Exercises in chart interpretation
---------------

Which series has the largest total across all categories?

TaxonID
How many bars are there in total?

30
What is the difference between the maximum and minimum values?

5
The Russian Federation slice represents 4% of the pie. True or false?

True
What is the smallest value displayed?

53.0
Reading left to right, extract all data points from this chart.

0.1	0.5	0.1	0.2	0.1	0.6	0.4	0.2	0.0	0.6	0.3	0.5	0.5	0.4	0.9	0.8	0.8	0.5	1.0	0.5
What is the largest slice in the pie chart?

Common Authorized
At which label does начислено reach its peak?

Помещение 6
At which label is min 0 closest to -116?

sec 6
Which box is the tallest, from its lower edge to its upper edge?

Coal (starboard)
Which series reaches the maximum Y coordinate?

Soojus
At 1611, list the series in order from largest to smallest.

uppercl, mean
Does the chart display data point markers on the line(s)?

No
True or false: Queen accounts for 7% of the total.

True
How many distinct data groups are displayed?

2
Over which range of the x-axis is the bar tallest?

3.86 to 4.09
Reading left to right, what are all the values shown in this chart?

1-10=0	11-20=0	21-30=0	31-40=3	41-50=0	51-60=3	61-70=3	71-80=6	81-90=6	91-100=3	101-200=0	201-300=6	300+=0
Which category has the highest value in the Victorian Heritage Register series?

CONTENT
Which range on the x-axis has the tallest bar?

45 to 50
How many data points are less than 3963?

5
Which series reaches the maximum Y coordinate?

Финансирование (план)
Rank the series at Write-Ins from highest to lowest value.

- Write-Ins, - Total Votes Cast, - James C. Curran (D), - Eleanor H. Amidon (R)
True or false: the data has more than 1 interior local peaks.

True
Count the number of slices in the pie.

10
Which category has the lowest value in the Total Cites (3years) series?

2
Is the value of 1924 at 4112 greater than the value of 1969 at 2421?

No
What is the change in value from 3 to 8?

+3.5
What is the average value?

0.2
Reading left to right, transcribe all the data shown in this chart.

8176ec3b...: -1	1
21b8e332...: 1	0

---------------

Your instructions:
Write out all of the records above word for word, without any alteration.

Reply to the task:
Which series has the largest total across all categories?

TaxonID
How many bars are there in total?

30
What is the difference between the maximum and minimum values?

5
The Russian Federation slice represents 4% of the pie. True or false?

True
What is the smallest value displayed?

53.0
Reading left to right, extract all data points from this chart.

0.1	0.5	0.1	0.2	0.1	0.6	0.4	0.2	0.0	0.6	0.3	0.5	0.5	0.4	0.9	0.8	0.8	0.5	1.0	0.5
What is the largest slice in the pie chart?

Common Authorized
At which label does начислено reach its peak?

Помещение 6
At which label is min 0 closest to -116?

sec 6
Which box is the tallest, from its lower edge to its upper edge?

Coal (starboard)
Which series reaches the maximum Y coordinate?

Soojus
At 1611, list the series in order from largest to smallest.

uppercl, mean
Does the chart display data point markers on the line(s)?

No
True or false: Queen accounts for 7% of the total.

True
How many distinct data groups are displayed?

2
Over which range of the x-axis is the bar tallest?

3.86 to 4.09
Reading left to right, what are all the values shown in this chart?

1-10=0	11-20=0	21-30=0	31-40=3	41-50=0	51-60=3	61-70=3	71-80=6	81-90=6	91-100=3	101-200=0	201-300=6	300+=0
Which category has the highest value in the Victorian Heritage Register series?

CONTENT
Which range on the x-axis has the tallest bar?

45 to 50
How many data points are less than 3963?

5
Which series reaches the maximum Y coordinate?

Финансирование (план)
Rank the series at Write-Ins from highest to lowest value.

- Write-Ins, - Total Votes Cast, - James C. Curran (D), - Eleanor H. Amidon (R)
True or false: the data has more than 1 interior local peaks.

True
Count the number of slices in the pie.

10
Which category has the lowest value in the Total Cites (3years) series?

2
Is the value of 1924 at 4112 greater than the value of 1969 at 2421?

No
What is the change in value from 3 to 8?

+3.5
What is the average value?

0.2
Reading left to right, transcribe all the data shown in this chart.

8176ec3b...: -1	1
21b8e332...: 1	0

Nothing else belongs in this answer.